Gilbert Gregg H, Duncan R Paul, Shelton Brent J
Department of Diagnostic Sciences, University of Alabama School of Dentistry, Birmingham 35294-0007, USA.
Health Serv Res. 2003 Dec;38(6 Pt 2):1843-62. doi: 10.1111/j.1475-6773.2003.00205.x.
To quantify racial and socioeconomic status (SES) disparities in oral health, as measured by tooth loss, and to determine the role of dental care use and other factors in explaining disparities.
DATA SOURCES/STUDY SETTING: The Florida Dental Care Study, comprising African Americans (AAs) and non-Hispanic whites 45 years old or older who had at least one tooth.
We used a prospective cohort design. Relevant population characteristics were grouped by predisposing, enabling, and need variables. The key outcome was tooth loss, a leading measure of a population's oral health, looked at before and after entering the dental care system. Tooth-specific data were used to increase inferential power by relating the loss of individual teeth to the disease level on those teeth.
In-person interviews and clinical examinations were done at baseline, 24, and 48 months, with telephone interviews every 6 months.
African Americans and persons of lower SES reported more new dental symptoms, but were less likely to obtain dental care. When they did receive care, they were more likely to experience tooth loss and less likely to report that dentists had discussed alternative treatments with them. At the first stage of analysis, differences in disease severity and new symptoms explained tooth loss disparities. Racial and SES differences in attitudes toward tooth loss and dental care were not contributory. Because almost all tooth loss occurs by means of dental extraction, the total effects of race and SES on tooth loss were artificially minimized unless disparities in dental care use were taken into account.

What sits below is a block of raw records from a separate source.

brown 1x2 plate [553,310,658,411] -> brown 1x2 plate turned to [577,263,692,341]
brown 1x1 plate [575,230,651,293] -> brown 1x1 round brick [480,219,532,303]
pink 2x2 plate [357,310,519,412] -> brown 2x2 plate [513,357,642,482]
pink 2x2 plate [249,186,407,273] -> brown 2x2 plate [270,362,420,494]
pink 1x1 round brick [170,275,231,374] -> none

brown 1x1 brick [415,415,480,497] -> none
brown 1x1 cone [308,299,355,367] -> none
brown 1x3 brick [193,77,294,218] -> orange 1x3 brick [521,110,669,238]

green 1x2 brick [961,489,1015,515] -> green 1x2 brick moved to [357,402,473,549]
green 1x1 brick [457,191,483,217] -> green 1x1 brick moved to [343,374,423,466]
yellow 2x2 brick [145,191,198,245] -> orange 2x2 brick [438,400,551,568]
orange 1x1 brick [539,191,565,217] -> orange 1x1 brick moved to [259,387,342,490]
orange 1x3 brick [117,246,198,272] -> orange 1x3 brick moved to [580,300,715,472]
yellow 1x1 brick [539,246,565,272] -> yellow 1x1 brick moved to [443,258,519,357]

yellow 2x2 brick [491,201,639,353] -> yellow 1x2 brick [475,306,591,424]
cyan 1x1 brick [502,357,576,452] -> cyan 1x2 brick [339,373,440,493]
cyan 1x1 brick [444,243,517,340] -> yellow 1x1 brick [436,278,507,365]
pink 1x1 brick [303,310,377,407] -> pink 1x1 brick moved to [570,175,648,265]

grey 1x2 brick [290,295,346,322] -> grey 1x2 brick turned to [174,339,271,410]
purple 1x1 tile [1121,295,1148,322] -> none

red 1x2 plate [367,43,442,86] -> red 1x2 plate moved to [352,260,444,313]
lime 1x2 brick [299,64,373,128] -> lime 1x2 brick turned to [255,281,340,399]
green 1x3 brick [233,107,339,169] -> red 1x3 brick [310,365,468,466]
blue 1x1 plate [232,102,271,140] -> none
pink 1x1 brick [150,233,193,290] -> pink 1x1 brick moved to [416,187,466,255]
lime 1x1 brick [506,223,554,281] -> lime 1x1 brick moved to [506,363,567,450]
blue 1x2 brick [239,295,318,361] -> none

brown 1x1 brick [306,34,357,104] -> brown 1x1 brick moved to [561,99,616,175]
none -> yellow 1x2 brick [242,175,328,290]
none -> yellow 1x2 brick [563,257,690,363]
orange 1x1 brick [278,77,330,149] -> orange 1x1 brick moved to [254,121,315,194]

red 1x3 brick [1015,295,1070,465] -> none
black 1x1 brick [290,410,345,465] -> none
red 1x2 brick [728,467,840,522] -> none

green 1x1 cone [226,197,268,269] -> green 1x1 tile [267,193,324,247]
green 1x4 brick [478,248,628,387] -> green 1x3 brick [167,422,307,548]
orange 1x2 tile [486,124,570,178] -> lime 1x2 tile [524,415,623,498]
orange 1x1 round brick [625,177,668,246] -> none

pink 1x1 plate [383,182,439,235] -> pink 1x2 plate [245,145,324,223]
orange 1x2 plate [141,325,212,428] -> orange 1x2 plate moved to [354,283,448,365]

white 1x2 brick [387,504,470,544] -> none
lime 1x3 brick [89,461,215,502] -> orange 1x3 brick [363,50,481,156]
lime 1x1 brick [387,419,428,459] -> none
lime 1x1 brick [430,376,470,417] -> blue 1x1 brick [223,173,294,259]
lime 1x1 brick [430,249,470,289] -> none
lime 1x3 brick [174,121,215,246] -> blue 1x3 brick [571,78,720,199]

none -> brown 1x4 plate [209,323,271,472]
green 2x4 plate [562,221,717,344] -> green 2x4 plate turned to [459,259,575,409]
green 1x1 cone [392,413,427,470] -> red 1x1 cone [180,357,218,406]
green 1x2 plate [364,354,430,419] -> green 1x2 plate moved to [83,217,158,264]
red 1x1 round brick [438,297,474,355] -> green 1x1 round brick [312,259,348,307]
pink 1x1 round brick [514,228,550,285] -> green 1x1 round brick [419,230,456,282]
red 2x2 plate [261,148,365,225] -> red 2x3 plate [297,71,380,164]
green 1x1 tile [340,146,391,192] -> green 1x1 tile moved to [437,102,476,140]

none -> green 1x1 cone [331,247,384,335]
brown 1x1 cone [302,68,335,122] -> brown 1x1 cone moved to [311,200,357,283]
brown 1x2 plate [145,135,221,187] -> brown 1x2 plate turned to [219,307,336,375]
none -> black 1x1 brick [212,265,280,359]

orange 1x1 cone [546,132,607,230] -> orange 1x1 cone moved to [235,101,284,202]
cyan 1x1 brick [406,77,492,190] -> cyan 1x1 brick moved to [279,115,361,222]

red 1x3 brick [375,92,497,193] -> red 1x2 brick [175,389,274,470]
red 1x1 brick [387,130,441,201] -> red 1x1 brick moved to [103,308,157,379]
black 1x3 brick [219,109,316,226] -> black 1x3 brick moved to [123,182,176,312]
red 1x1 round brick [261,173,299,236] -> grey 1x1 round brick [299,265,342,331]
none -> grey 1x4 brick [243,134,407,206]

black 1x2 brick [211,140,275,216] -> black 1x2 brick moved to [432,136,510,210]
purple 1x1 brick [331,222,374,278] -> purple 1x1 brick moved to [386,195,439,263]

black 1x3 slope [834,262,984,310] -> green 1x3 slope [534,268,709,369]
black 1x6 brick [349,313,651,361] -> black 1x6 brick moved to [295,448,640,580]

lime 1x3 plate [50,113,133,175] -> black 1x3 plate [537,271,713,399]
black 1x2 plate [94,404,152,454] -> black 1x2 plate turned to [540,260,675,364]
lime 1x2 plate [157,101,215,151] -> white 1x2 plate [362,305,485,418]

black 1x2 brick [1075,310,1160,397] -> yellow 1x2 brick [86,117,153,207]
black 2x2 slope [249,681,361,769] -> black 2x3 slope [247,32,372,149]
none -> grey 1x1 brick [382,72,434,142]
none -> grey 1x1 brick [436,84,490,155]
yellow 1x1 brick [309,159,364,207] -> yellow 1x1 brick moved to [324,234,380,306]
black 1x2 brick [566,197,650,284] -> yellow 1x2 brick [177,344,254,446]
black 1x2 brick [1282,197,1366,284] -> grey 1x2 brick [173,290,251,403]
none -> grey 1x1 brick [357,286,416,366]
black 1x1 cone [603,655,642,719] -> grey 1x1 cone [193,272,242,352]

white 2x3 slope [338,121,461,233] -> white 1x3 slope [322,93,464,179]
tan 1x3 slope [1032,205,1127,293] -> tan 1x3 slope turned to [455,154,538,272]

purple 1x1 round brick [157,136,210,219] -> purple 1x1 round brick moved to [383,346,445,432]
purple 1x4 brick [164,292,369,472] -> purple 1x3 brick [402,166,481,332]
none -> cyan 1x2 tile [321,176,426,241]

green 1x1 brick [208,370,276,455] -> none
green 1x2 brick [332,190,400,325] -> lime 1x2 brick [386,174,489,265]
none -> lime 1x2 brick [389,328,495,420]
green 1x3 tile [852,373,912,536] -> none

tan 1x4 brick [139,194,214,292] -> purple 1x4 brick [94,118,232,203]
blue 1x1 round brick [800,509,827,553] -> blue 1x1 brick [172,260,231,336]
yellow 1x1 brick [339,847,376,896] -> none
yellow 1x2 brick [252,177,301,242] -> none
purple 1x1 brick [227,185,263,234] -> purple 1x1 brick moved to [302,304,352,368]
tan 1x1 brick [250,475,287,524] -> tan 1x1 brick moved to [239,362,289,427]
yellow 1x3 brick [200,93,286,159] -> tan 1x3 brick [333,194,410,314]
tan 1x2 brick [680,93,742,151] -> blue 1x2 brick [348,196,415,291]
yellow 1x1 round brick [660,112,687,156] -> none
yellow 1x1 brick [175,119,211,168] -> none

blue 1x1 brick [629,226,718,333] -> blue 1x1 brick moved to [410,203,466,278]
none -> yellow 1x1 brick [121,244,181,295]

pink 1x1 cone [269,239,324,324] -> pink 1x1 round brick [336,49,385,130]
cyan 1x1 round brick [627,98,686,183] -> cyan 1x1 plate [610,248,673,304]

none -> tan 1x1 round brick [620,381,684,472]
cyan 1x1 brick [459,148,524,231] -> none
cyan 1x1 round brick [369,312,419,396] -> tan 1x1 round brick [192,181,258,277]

Race and SES are strong determinants of tooth loss. African Americans and lower SES persons had fewer teeth at baseline and still lost more teeth after baseline. Tooth-specific case-mix adjustment appears, statistically, to explain social disparity variation in tooth loss. However, when social disparities in dental care use are taken into account, social disparities in tooth loss that are not directly due to clinical circumstance become evident. This is because AAs and lower SES persons are more likely to receive a dental extraction once they enter the dental care system, given the same disease extent and severity. This phenomenon underscores the importance of understanding how disparities in health care use, dental insurance coverage, and service receipt contribute to disparities in health. Absent such understanding, the total effects of race and SES on health can be underestimated.
通过牙齿缺失情况量化口腔健康方面的种族差异和社会经济地位(SES)差异,并确定使用牙科护理及其他因素在解释这些差异中所起的作用。
数据来源/研究背景:佛罗里达牙科护理研究,研究对象为年龄在45岁及以上、至少有一颗牙齿的非裔美国人(AA)和非西班牙裔白人。
我们采用前瞻性队列设计。相关人群特征按易感性、促成因素和需求变量进行分组。关键结局是牙齿缺失,这是衡量人群口腔健康的一项主要指标,在进入牙科护理系统前后进行观察。使用特定牙齿的数据,通过将个别牙齿的缺失与这些牙齿的疾病程度相关联来提高推断能力。
在基线、24个月和48个月时进行面对面访谈和临床检查,每6个月进行一次电话访谈。
非裔美国人和社会经济地位较低的人报告有更多新的牙齿症状,但获得牙科护理的可能性较小。当他们确实接受护理时,他们更有可能出现牙齿缺失,并且不太可能报告牙医与他们讨论过替代治疗方法。在分析的第一阶段,疾病严重程度和新症状的差异解释了牙齿缺失的差异。在对牙齿缺失和牙科护理的态度上,种族和社会经济地位差异并无影响。由于几乎所有的牙齿缺失都是通过拔牙发生的,除非考虑到牙科护理使用方面的差异,否则种族和社会经济地位对牙齿缺失的总体影响会被人为地最小化。
种族和社会经济地位是牙齿缺失的重要决定因素。非裔美国人和社会经济地位较低的人在基线时牙齿较少,基线后仍然失去更多牙齿。从统计学上看,特定牙齿的病例组合调整似乎可以解释牙齿缺失方面的社会差异变化。然而,当考虑到牙科护理使用方面的社会差异时,并非直接由临床情况导致的牙齿缺失方面的社会差异就变得明显了。这是因为在相同的疾病范围和严重程度下,非裔美国人和社会经济地位较低的人一旦进入牙科护理系统,更有可能接受拔牙治疗。这种现象凸显了理解医疗保健使用、牙科保险覆盖范围和服务接受方面的差异如何导致健康差异的重要性。如果缺乏这种理解,种族和社会经济地位对健康的总体影响可能会被低估。